Thread (12 messages) 12 messages, 3 authors, 2020-03-12

Re: [fuse-devel] Writing to FUSE via mmap extremely slow (sometimes) on some machines?

From: Michael Stapelberg <hidden>
Date: 2020-03-12 15:45:55
Also in: linux-fsdevel

Find attached a patch which introduces a min_bw and max_bw limit for a
backing_dev_info. As outlined in the commit description, this can be
used to work around the issue until we have a better understanding of
how a real solution would look like.

Could we include this change in Linux? What would be the next step?

Thanks,

On Mon, Mar 9, 2020 at 4:11 PM Michael Stapelberg
[off-list ref] wrote:
Thanks for clarifying. I have modified the mmap test program (see
attached) to optionally read in the entire file when the WORKAROUND=
environment variable is set, thereby preventing the FUSE reads in the
write phase.
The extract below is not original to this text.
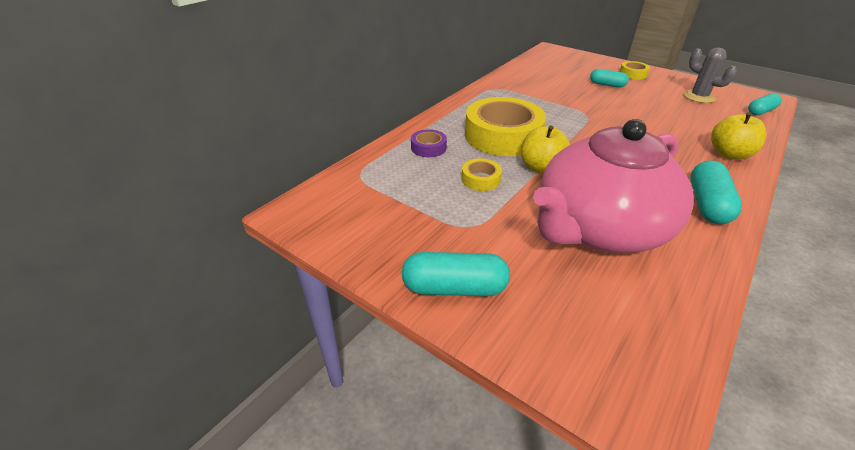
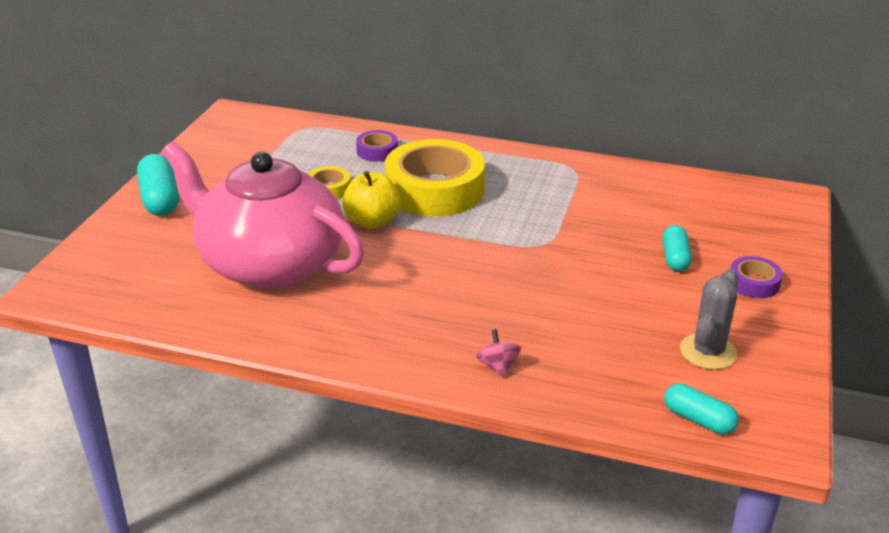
camera: 70 degrees right, 5 degrees down
(633, 74) = (753, 283): yellow tape -> purple tape
(707, 204) = (348, 336): turquoise capsule -> none
(729, 154) = (497, 366): yellow apple -> pink spinning top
I can now see a batch of reads, followed by a batch of
writes.

What’s interesting: when polling using “while :; do grep ^Bdi
/sys/kernel/debug/bdi/0:93/stats; sleep 0.1; done” and running the
mmap test program, I see:

BdiDirtied:            3566304 kB
BdiWritten:            3563616 kB
BdiWriteBandwidth:       13596 kBps

BdiDirtied:            3566304 kB
BdiWritten:            3563616 kB
BdiWriteBandwidth:       13596 kBps

BdiDirtied:            3566528 kB (+224 kB) <-- starting to dirty pages
BdiWritten:            3564064 kB (+448 kB) <-- starting to write
BdiWriteBandwidth:       10700 kBps <-- only bandwidth update!

BdiDirtied:            3668224 kB (+ 101696 kB) <-- all pages dirtied
BdiWritten:            3565632 kB (+1568 kB)
BdiWriteBandwidth:       10700 kBps

BdiDirtied:            3668224 kB
BdiWritten:            3665536 kB (+ 99904 kB) <-- all pages written
BdiWriteBandwidth:       10700 kBps

BdiDirtied:            3668224 kB
BdiWritten:            3665536 kB
BdiWriteBandwidth:       10700 kBps

This seems to suggest that the bandwidth measurements only capture the
rising slope of the transfer, but not the bulk of the transfer itself,
resulting in inaccurate measurements. This effect is worsened when the
test program doesn’t pre-read the output file and hence the kernel
gets fewer FUSE write requests out.

On Mon, Mar 9, 2020 at 3:36 PM Miklos Szeredi [off-list ref] wrote:
quoted
On Mon, Mar 9, 2020 at 3:32 PM Michael Stapelberg
[off-list ref] wrote:
quoted
Here’s one more thing I noticed: when polling
/sys/kernel/debug/bdi/0:93/stats, I see that BdiDirtied and BdiWritten
remain at their original values while the kernel sends FUSE read
requests, and only goes up when the kernel transitions into sending
FUSE write requests. Notably, the page dirtying throttling happens in
the read phase, which is most likely why the write bandwidth is
(correctly) measured as 0.

Do we have any ideas on why the kernel sends FUSE reads at all?
Memory writes (stores) need the memory page to be up-to-date wrt. the
backing file before proceeding.   This means that if the page hasn't
yet been cached by the kernel, it needs to be read first.